YOUR TASK
In the entries below, begin at the line that has "X91979274Y-125026853D03*" and stop after the line that has "assign out = man"; output those lines exactly, leaving out pictures.
━━━━
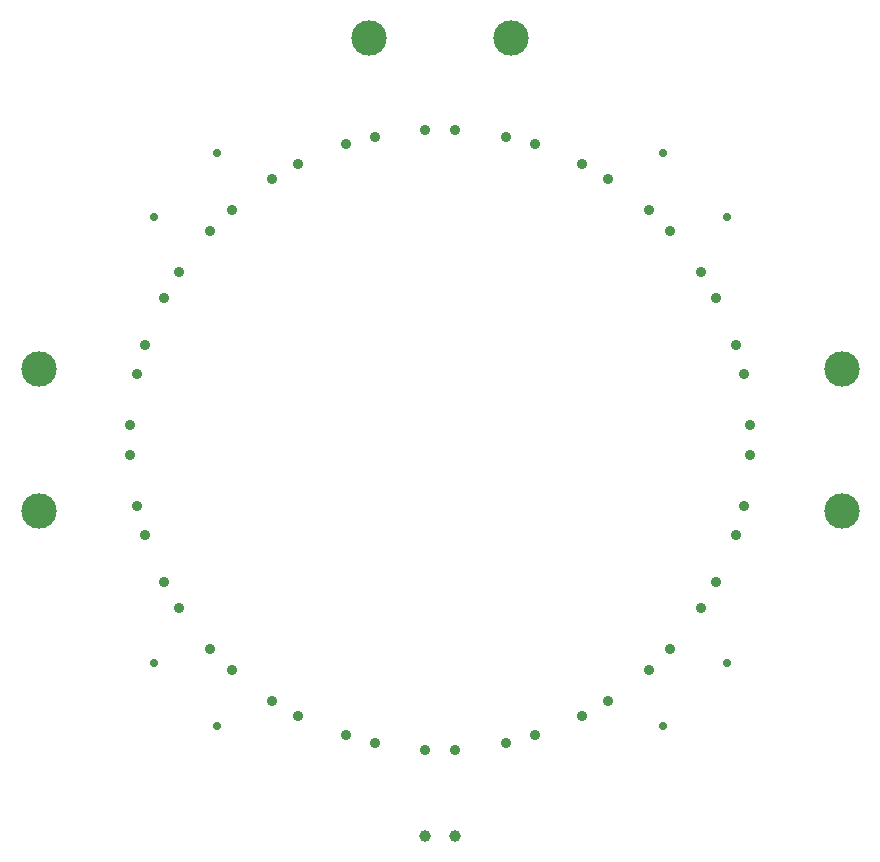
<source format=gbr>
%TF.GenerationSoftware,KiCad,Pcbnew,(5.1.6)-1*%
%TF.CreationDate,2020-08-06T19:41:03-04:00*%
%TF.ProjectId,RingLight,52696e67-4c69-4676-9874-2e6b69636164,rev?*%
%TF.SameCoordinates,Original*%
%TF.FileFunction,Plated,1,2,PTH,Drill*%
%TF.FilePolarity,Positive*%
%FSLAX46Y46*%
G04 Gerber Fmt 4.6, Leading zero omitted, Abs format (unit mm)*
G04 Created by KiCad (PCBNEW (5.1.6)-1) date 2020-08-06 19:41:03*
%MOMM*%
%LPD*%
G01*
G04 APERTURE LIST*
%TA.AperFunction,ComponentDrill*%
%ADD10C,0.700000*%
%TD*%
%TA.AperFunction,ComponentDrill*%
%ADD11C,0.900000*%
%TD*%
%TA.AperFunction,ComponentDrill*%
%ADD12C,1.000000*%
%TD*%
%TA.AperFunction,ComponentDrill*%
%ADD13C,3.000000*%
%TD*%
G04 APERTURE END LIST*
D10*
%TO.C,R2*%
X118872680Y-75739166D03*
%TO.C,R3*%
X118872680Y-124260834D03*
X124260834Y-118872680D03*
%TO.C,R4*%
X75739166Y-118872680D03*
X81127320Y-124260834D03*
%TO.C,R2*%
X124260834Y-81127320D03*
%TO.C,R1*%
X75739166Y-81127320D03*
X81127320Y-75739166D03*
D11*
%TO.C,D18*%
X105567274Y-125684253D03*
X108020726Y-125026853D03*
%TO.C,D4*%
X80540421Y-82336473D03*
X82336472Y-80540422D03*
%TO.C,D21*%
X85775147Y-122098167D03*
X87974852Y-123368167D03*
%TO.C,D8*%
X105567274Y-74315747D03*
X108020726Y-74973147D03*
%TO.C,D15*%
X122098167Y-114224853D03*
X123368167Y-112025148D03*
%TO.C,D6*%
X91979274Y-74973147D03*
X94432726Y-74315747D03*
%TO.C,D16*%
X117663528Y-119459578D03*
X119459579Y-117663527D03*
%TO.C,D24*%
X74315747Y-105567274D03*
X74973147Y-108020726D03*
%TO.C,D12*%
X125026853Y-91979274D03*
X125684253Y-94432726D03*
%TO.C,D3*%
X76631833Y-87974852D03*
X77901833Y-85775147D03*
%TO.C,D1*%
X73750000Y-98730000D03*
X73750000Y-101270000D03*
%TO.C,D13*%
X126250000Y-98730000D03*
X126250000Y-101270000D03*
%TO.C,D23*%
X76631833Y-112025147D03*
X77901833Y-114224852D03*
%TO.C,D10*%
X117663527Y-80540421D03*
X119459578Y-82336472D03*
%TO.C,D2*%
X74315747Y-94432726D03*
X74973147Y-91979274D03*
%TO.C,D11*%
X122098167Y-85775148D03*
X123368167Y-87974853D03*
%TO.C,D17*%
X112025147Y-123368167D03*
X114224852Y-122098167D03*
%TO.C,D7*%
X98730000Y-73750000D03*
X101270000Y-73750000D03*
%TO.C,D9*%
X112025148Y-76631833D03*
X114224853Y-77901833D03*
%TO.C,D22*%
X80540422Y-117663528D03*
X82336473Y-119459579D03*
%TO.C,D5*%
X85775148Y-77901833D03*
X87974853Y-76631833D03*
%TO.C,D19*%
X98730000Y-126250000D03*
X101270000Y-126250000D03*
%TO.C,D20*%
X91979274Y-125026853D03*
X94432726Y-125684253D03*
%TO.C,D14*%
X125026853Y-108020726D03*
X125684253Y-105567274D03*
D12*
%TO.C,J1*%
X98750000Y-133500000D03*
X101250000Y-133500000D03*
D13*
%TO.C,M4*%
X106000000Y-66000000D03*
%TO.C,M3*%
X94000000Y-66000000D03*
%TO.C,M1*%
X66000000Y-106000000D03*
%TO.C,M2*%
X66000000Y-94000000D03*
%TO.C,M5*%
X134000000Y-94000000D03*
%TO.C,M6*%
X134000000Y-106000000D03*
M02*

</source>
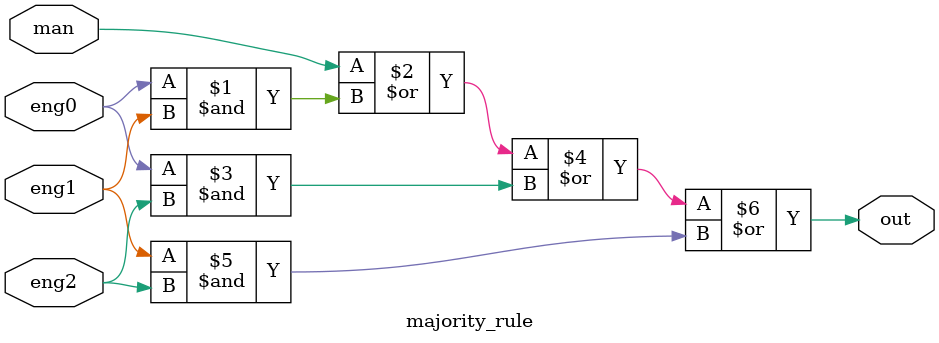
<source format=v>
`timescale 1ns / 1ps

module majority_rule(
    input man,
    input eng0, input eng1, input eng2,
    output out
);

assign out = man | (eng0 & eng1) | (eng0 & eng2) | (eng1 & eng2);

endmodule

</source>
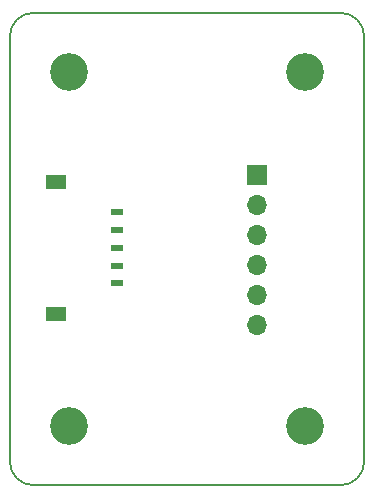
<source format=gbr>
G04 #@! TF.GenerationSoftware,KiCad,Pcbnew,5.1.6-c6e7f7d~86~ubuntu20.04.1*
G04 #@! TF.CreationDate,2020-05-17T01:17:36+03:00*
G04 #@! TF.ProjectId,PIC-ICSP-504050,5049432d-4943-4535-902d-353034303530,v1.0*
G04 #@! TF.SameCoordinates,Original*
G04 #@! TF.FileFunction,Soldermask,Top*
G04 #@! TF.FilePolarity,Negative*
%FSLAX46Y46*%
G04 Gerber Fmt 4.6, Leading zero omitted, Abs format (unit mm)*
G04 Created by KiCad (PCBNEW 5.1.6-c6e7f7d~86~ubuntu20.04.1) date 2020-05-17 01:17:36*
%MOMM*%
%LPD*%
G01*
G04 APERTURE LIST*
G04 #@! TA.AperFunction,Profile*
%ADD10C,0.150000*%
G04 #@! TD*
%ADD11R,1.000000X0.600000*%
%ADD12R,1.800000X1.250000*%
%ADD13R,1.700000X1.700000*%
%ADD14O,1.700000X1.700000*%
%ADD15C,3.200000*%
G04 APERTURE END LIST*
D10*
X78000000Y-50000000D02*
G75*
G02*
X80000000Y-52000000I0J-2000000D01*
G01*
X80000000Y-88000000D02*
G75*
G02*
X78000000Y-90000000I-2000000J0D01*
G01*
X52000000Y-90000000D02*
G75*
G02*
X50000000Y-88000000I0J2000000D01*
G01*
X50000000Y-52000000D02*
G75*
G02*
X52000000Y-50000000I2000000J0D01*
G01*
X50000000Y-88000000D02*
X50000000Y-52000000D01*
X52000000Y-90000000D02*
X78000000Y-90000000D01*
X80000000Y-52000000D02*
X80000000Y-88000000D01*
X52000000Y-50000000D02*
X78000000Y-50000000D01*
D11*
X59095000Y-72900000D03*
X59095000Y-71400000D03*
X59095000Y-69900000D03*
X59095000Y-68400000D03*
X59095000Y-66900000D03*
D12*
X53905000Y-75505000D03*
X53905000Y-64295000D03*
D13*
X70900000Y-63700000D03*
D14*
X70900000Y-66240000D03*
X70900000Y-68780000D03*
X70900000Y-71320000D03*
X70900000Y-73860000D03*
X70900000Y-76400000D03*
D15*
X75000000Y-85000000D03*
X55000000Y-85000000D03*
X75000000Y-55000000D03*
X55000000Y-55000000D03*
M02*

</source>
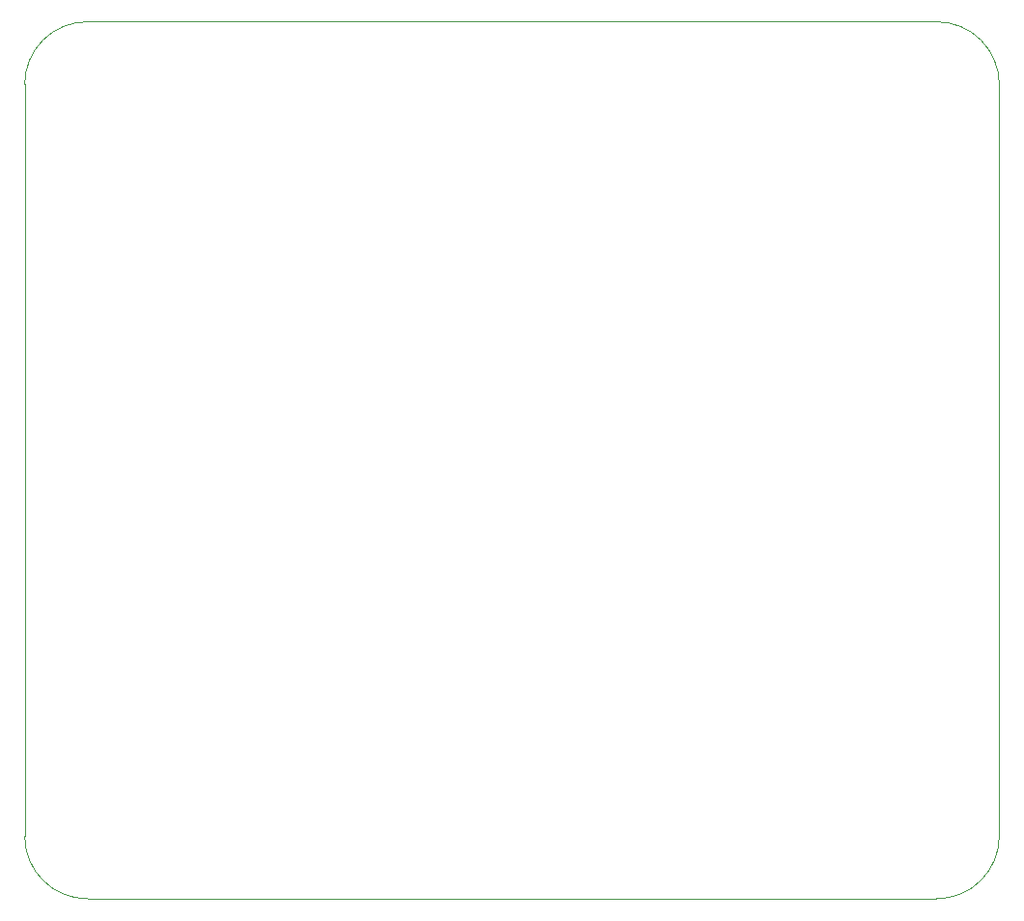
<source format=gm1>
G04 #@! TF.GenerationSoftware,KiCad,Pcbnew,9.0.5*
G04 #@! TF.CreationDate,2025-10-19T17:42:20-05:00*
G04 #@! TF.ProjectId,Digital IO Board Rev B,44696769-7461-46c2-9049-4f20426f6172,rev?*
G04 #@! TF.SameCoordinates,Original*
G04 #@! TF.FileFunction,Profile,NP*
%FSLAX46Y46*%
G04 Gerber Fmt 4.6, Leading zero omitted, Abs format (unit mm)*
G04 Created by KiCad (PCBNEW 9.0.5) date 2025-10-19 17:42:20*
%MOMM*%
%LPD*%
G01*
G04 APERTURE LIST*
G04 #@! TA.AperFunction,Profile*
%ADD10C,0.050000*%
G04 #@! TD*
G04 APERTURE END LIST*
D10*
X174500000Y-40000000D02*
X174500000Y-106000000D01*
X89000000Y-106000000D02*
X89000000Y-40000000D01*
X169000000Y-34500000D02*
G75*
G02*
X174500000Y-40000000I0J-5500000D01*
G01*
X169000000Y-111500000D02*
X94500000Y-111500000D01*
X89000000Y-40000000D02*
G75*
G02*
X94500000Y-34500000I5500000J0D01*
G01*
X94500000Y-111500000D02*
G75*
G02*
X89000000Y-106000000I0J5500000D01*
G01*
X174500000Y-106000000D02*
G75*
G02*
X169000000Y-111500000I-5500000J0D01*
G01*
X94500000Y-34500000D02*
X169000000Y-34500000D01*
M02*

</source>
━━━━
ANSWER FOR THIS EXERCISE
X91979274Y-125026853D03*
X94432726Y-125684253D03*
%TO.C,D14*%
X125026853Y-108020726D03*
X125684253Y-105567274D03*
D12*
%TO.C,J1*%
X98750000Y-133500000D03*
X101250000Y-133500000D03*
D13*
%TO.C,M4*%
X106000000Y-66000000D03*
%TO.C,M3*%
X94000000Y-66000000D03*
%TO.C,M1*%
X66000000Y-106000000D03*
%TO.C,M2*%
X66000000Y-94000000D03*
%TO.C,M5*%
X134000000Y-94000000D03*
%TO.C,M6*%
X134000000Y-106000000D03*
M02*

</source>
<source format=v>
`timescale 1ns / 1ps

module majority_rule(
    input man,
    input eng0, input eng1, input eng2,
    output out
);

assign out = man | (eng0 & eng1) | (eng0 & eng2) | (eng1 & eng2);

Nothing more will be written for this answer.